Evanston aldermen Monday decisively rejected a staff-proposed ordinance that would have licensed massage and body work therapists.

Alderman Don Wilson, 4th Ward, said the only real goal of the nine-page ordinance was to shut down “bad businesses” — ones that are fronts for prostitution. “But this is eight-and-a-half pages of other stuff that goes way beyond that.”

“We’ve put a lot of business owners through a lot of stress and anxiety,” Wilson said. “There’s too much risk of a severe adverse impact on the businesses. This goes way beyond maintaining order and legality.”

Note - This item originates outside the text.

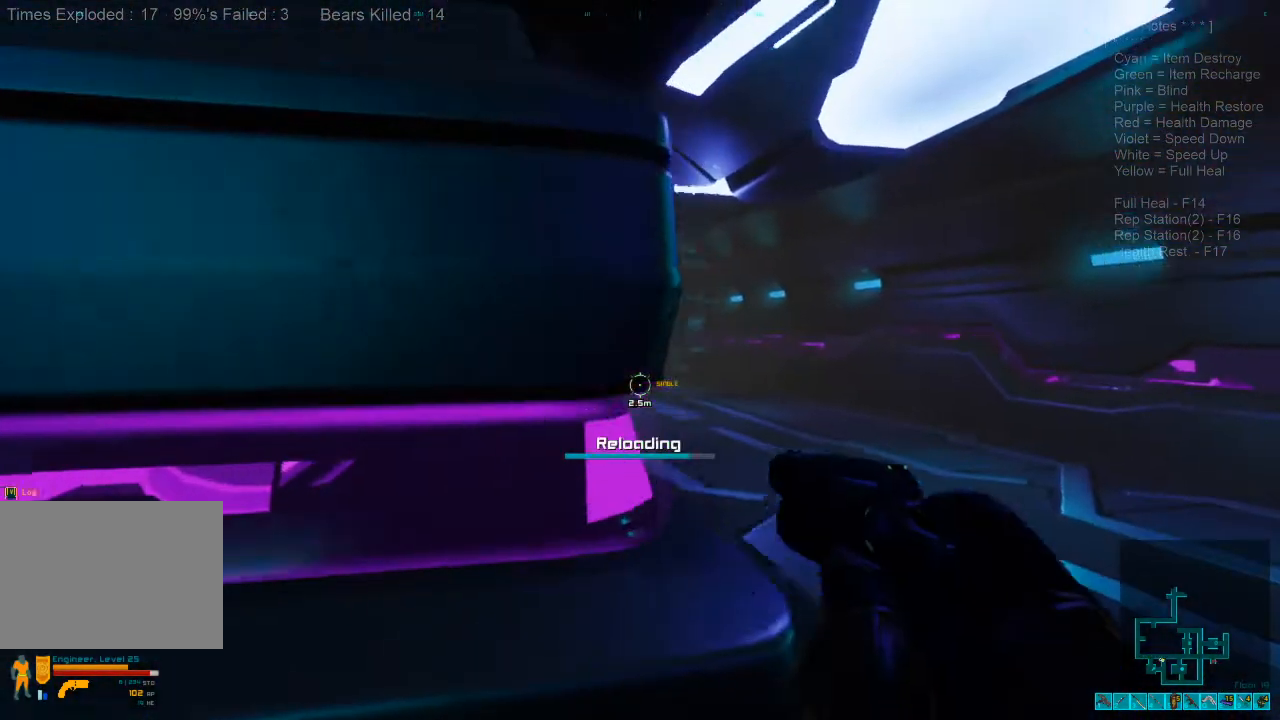
{"keys": ["d", "w"], "mouse": [], "events": [[67, "mouse_right", "up"], [133, "ctrl", "up"]]}
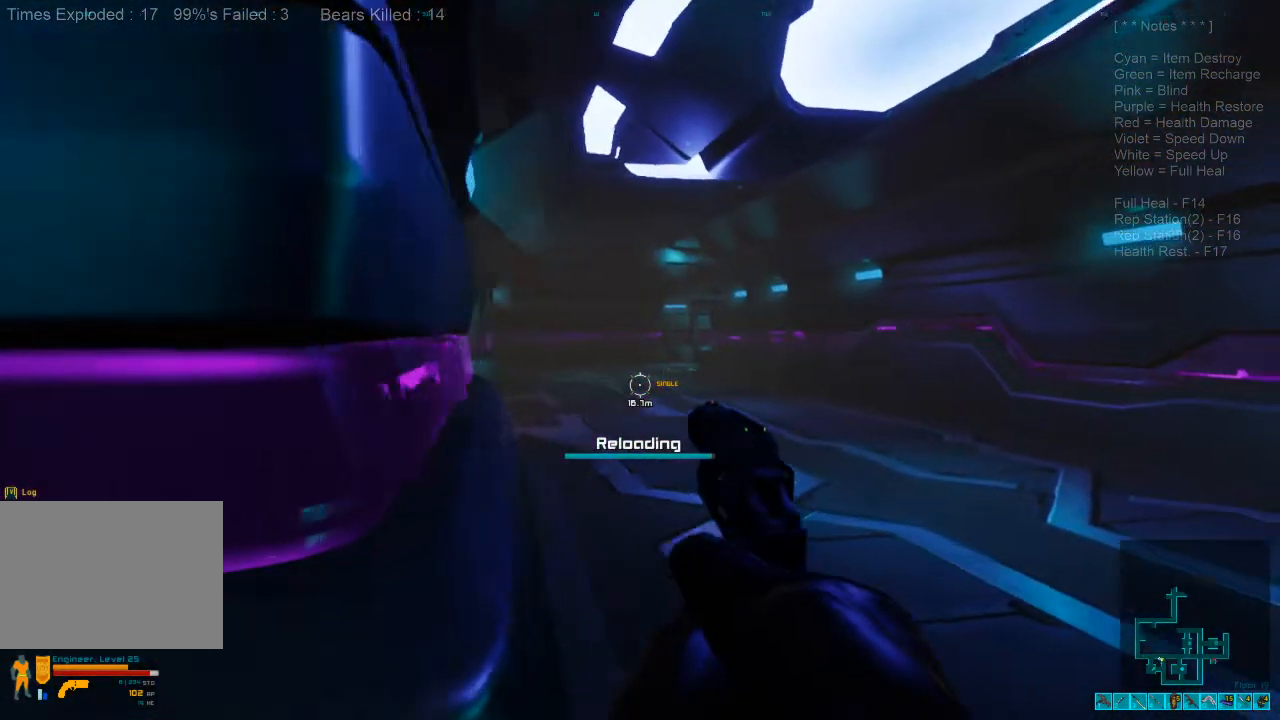
{"keys": ["shift", "w"], "mouse": [], "events": [[267, "d", "up"], [267, "mouse_right", "down"], [300, "ctrl", "down"], [433, "mouse_right", "up"], [433, "shift", "down"], [467, "ctrl", "up"]]}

Despite efforts to rewrite the ordinance with input from massage therapists, most of the speakers during public comment said the proposal was still deeply flawed.

Jane Neumann.

Jane Neumann, who said she’d been among the people involved in drafting the state massage licensing statute, said the city ordinance could require therapists to violate patient privacy rules and would create unfair restrictions on their ability to advertise their businesses.

Chris Pappas.

Chris Pappas, general manager of the EGEA Spa downtown, said it would make his practice of hiring high school students for summer jobs illegal.

Alderman Delores Holmes, 5th Ward, cast the only vote against killing the ordinance. She said  the police need the tools to clamp down on massage parlors that are fronts for prostitution — including one she said had operated on Howard Street and then moved to Church Street in her ward.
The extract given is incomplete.